Internal whistleblowing complaints have become an essential mechanism for addressing unlawful conducts in the corporate environment. However, can a company refuse to process an internal complaint if it considers that there is insufficient evidence or insufficient information provided by the whistleblower?
The answer to this question depends on several factors and aspects.
For example, the legislation currently in force in each European country and each company’s own internal policies.
In many countries, whistleblowing legislation was transposed from the EU directive. The intention is to protect whistleblowers. Along with promoting a more ethical and transparent environment within the organizations. The primary objective of this new legislation is to encourage employees to report illegal activities in the business environment. That is, without fear of being exposed by other colleagues. These laws establish clear procedures for whistleblowing and whistleblower protection.

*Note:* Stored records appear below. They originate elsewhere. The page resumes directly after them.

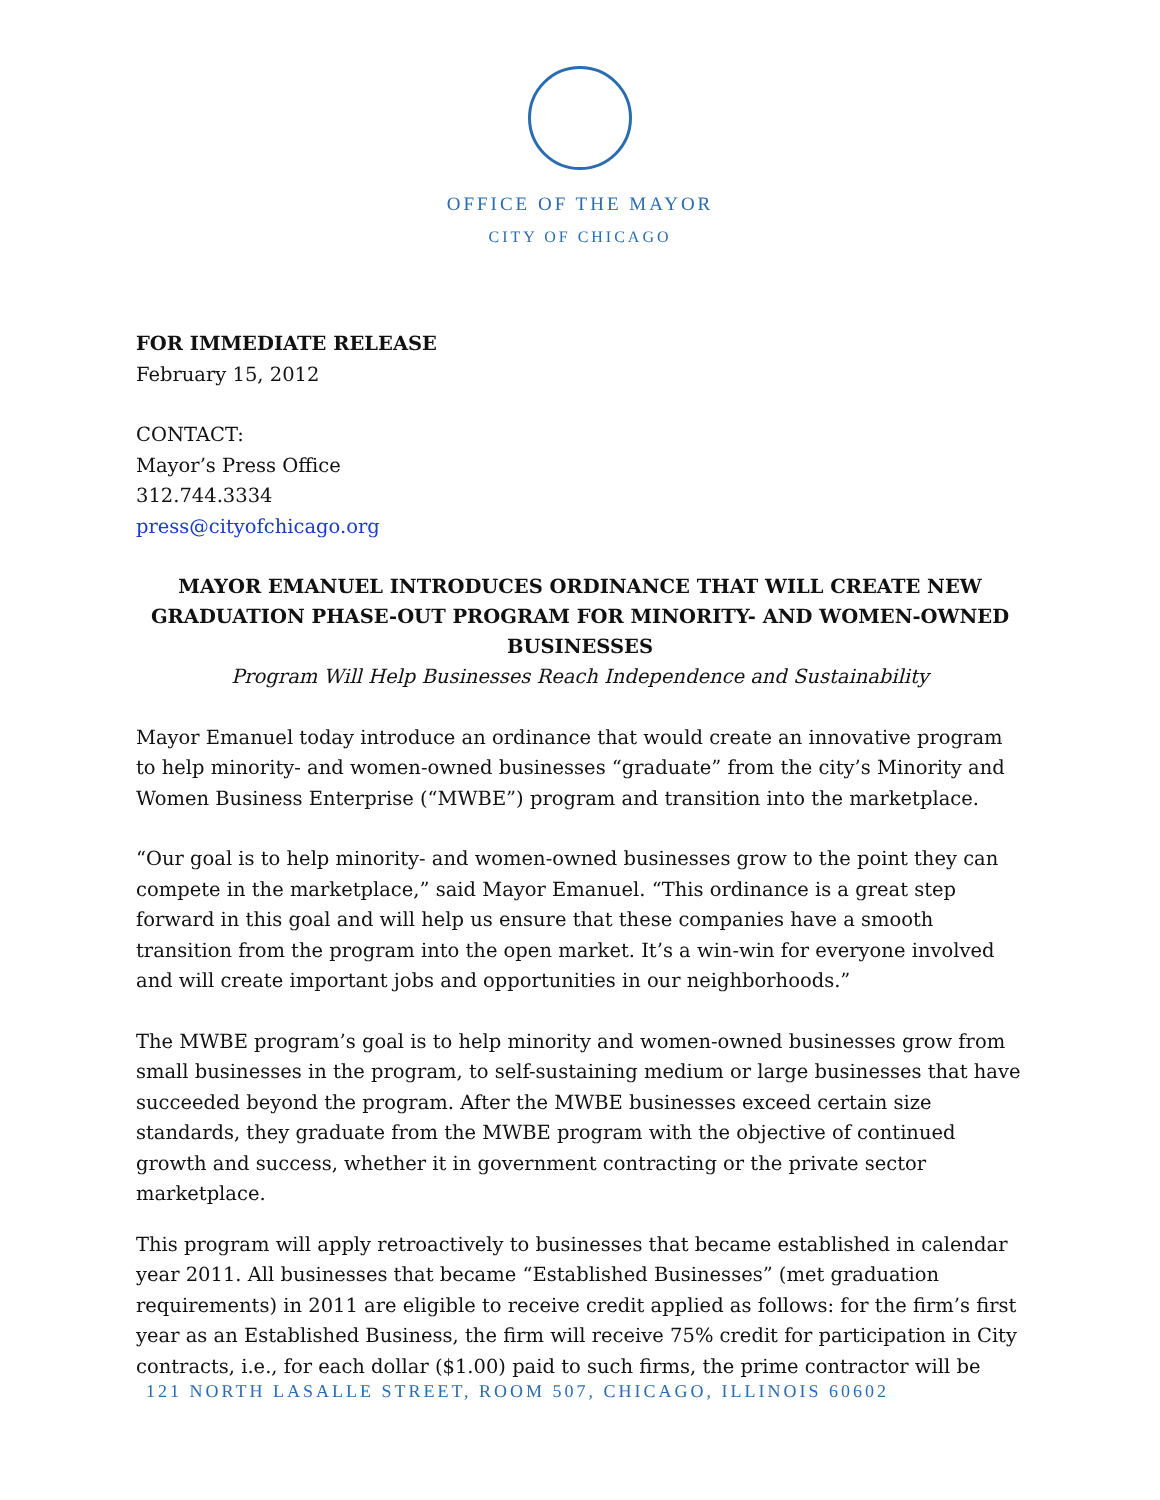OFFICE OF THE MAYOR
CITY OF CHICAGO
FOR IMMEDIATE RELEASE
February 15, 2012
CONTACT:
Mayor’s Press Office
312.744.3334
press@cityofchicago.org
MAYOR EMANUEL INTRODUCES ORDINANCE THAT WILL CREATE NEW GRADUATION PHASE-OUT PROGRAM FOR MINORITY- AND WOMEN-OWNED BUSINESSES
Program Will Help Businesses Reach Independence and Sustainability
Mayor Emanuel today introduce an ordinance that would create an innovative program to help minority- and women-owned businesses “graduate” from the city’s Minority and Women Business Enterprise (“MWBE”) program and transition into the marketplace.
“Our goal is to help minority- and women-owned businesses grow to the point they can compete in the marketplace,” said Mayor Emanuel. “This ordinance is a great step forward in this goal and will help us ensure that these companies have a smooth transition from the program into the open market. It’s a win-win for everyone involved and will create important jobs and opportunities in our neighborhoods.”
The MWBE program’s goal is to help minority and women-owned businesses grow from small businesses in the program, to self-sustaining medium or large businesses that have succeeded beyond the program. After the MWBE businesses exceed certain size standards, they graduate from the MWBE program with the objective of continued growth and success, whether it in government contracting or the private sector marketplace.
This program will apply retroactively to businesses that became established in calendar year 2011. All businesses that became “Established Businesses” (met graduation requirements) in 2011 are eligible to receive credit applied as follows: for the firm’s first year as an Established Business, the firm will receive 75% credit for participation in City contracts, i.e., for each dollar ($1.00) paid to such firms, the prime contractor will be
121 NORTH LASALLE STREET, ROOM 507, CHICAGO, ILLINOIS 60602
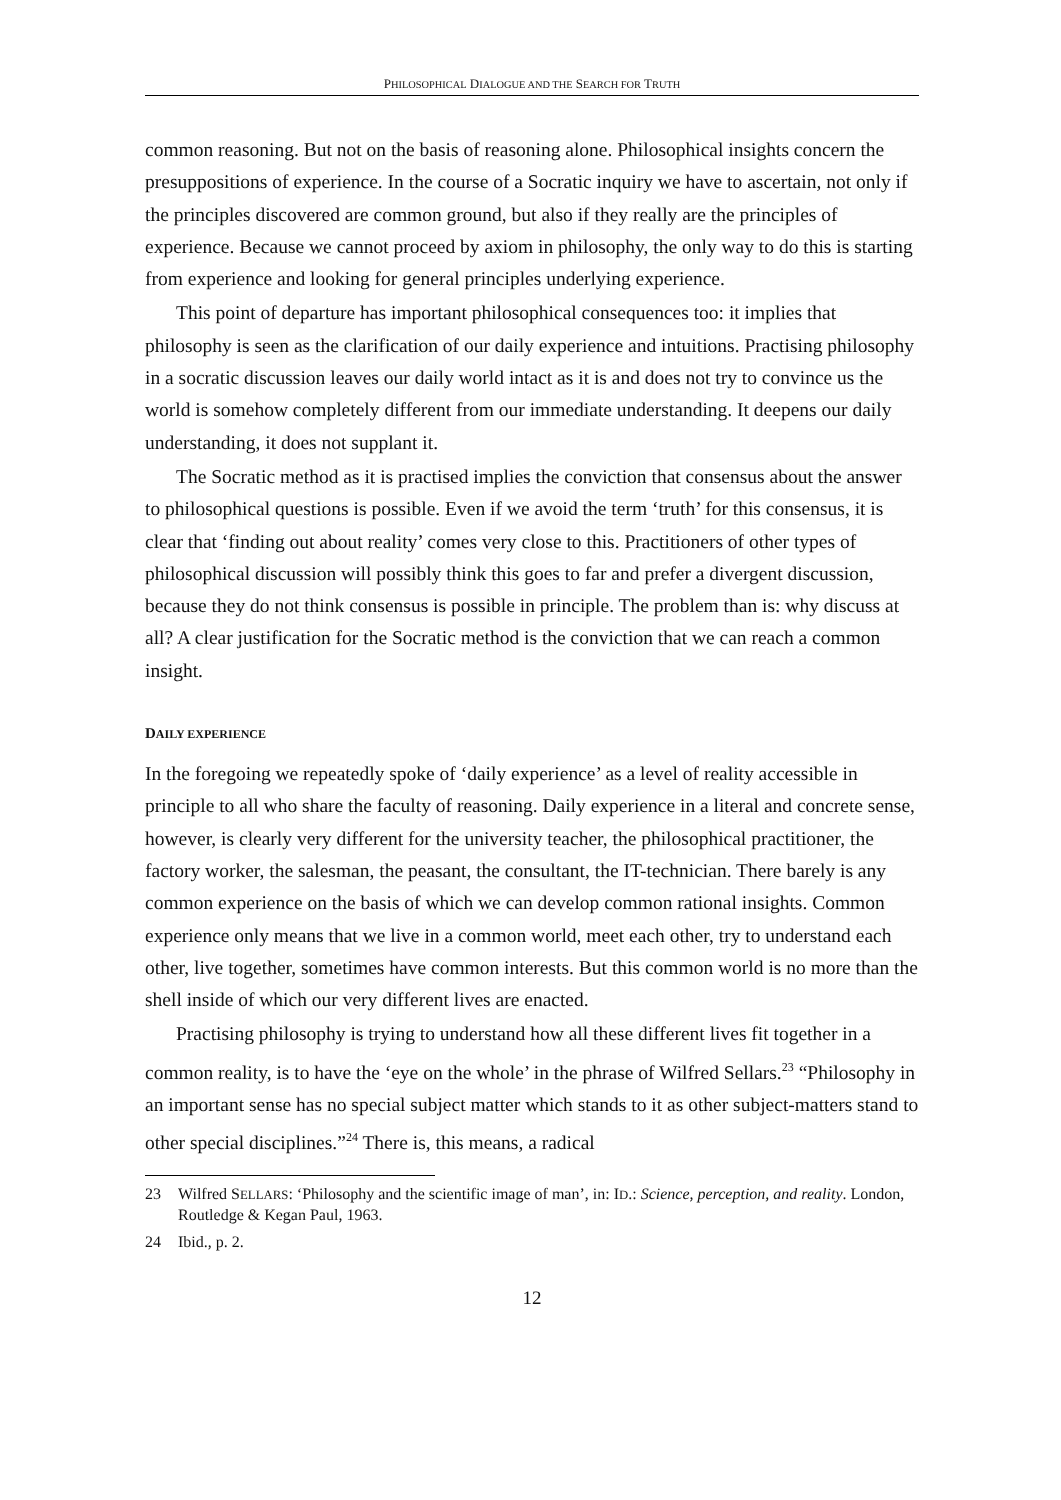PHILOSOPHICAL DIALOGUE AND THE SEARCH FOR TRUTH
common reasoning. But not on the basis of reasoning alone. Philosophical insights concern the presuppositions of experience. In the course of a Socratic inquiry we have to ascertain, not only if the principles discovered are common ground, but also if they really are the principles of experience. Because we cannot proceed by axiom in philosophy, the only way to do this is starting from experience and looking for general principles underlying experience.
This point of departure has important philosophical consequences too: it implies that philosophy is seen as the clarification of our daily experience and intuitions. Practising philosophy in a socratic discussion leaves our daily world intact as it is and does not try to convince us the world is somehow completely different from our immediate understanding. It deepens our daily understanding, it does not supplant it.
The Socratic method as it is practised implies the conviction that consensus about the answer to philosophical questions is possible. Even if we avoid the term ‘truth’ for this consensus, it is clear that ‘finding out about reality’ comes very close to this. Practitioners of other types of philosophical discussion will possibly think this goes to far and prefer a divergent discussion, because they do not think consensus is possible in principle. The problem than is: why discuss at all? A clear justification for the Socratic method is the conviction that we can reach a common insight.
DAILY EXPERIENCE
In the foregoing we repeatedly spoke of ‘daily experience’ as a level of reality accessible in principle to all who share the faculty of reasoning. Daily experience in a literal and concrete sense, however, is clearly very different for the university teacher, the philosophical practitioner, the factory worker, the salesman, the peasant, the consultant, the IT-technician. There barely is any common experience on the basis of which we can develop common rational insights. Common experience only means that we live in a common world, meet each other, try to understand each other, live together, sometimes have common interests. But this common world is no more than the shell inside of which our very different lives are enacted.
Practising philosophy is trying to understand how all these different lives fit together in a common reality, is to have the ‘eye on the whole’ in the phrase of Wilfred Sellars.<sup>23</sup> “Philosophy in an important sense has no special subject matter which stands to it as other subject-matters stand to other special disciplines.”<sup>24</sup> There is, this means, a radical
23 Wilfred SELLARS: ‘Philosophy and the scientific image of man’, in: ID.: Science, perception, and reality. London, Routledge & Kegan Paul, 1963.
24 Ibid., p. 2.
12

However, the lack of sufficient evidence or information poses a challenge in the process of managing the whistleblowing channel. An employee may report internally based on legitimate suspicions or concerns. But without the obligation to provide concrete evidence. Faced with this scenario, companies may be faced with the decision of whether or not to investigate such a report.

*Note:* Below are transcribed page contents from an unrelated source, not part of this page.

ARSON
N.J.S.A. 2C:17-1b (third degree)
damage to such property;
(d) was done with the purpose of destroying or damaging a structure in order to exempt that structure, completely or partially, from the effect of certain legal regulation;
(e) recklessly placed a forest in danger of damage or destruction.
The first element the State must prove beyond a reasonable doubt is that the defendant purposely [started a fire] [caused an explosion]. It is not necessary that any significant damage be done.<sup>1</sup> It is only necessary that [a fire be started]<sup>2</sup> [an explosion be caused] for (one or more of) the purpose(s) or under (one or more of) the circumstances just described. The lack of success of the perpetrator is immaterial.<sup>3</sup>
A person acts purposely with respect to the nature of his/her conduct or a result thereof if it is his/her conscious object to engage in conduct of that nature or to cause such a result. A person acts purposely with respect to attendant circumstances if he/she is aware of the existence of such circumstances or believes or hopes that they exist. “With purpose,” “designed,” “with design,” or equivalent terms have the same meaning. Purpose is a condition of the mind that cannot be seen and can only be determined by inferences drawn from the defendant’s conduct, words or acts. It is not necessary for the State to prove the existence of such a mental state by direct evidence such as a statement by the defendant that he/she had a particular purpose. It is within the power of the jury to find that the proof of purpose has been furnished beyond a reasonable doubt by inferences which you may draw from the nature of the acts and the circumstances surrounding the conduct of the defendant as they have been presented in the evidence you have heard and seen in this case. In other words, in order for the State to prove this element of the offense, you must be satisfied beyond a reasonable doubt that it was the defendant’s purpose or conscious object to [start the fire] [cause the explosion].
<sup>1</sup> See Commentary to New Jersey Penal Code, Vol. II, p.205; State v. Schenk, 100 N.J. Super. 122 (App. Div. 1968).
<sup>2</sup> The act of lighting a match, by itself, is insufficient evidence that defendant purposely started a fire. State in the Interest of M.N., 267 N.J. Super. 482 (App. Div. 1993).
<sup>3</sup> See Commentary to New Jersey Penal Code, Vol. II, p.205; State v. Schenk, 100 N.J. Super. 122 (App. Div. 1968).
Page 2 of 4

In many cases, whistleblowing laws state that companies must investigate all complaints. This is regardless of the depth of the gateway approved by the whistleblower. This ensures that no illegal act goes unexamined due to a lack of solid evidence. The aim of this legislation is to create an enabling environment for employees to report without worrying that their complaint will be rejected if they fail to provide strong evidence in the first instance.

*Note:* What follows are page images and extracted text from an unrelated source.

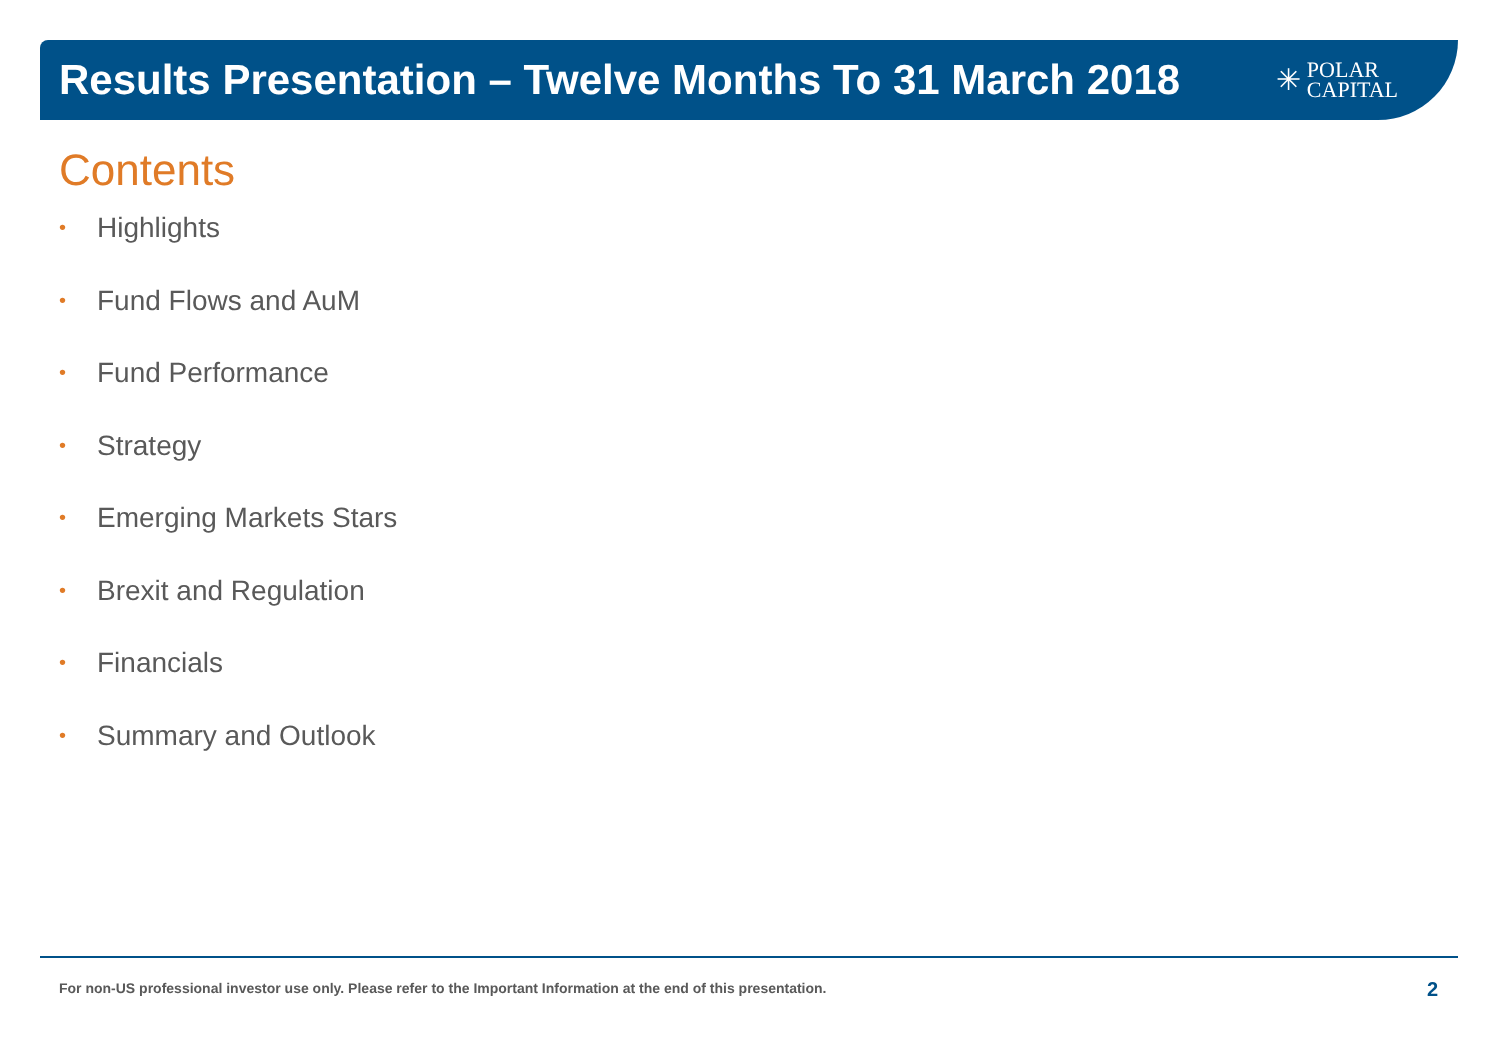Results Presentation – Twelve Months To 31 March 2018
✳
POLAR
CAPITAL
Contents
• Highlights
• Fund Flows and AuM
• Fund Performance
• Strategy
• Emerging Markets Stars
• Brexit and Regulation
• Financials
• Summary and Outlook
For non-US professional investor use only. Please refer to the Important Information at the end of this presentation.
2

This does not mean that there are no situations where the company questions the viability of an investigation due to a lack of evidence or information. This could include anonymous allegations without sufficient detail, vague allegations or allegations without solid grounds. In these situations, companies should consider whether the information provided in the complaint would be sufficient to justify the launch of an internal investigation or even action by a third party (either a competent authority or a court).
What if the Company Refuses to Process the Whistleblower Complaint?
If a company refuses to manage a complaint without motivation or relevant justification, it may expose itself to legal risks, including sanctions. Therefore, companies should have clear policies and procedures in place to manage such situations. And that they establish requirements for the validation of internal whistleblowing complaints, in accordance with the law.
To encourage whistleblowers to provide all the information necessary to make a substantiated report, it is vital that companies ensure confidentiality and anonymity at all stages of the internal whistleblowing process.
Lack of evidence should not be a reason to reject a report without sufficient justification. However, companies should make informed decisions and comply with existing legislation to protect whistleblowers and ensure the integrity of their internal processes.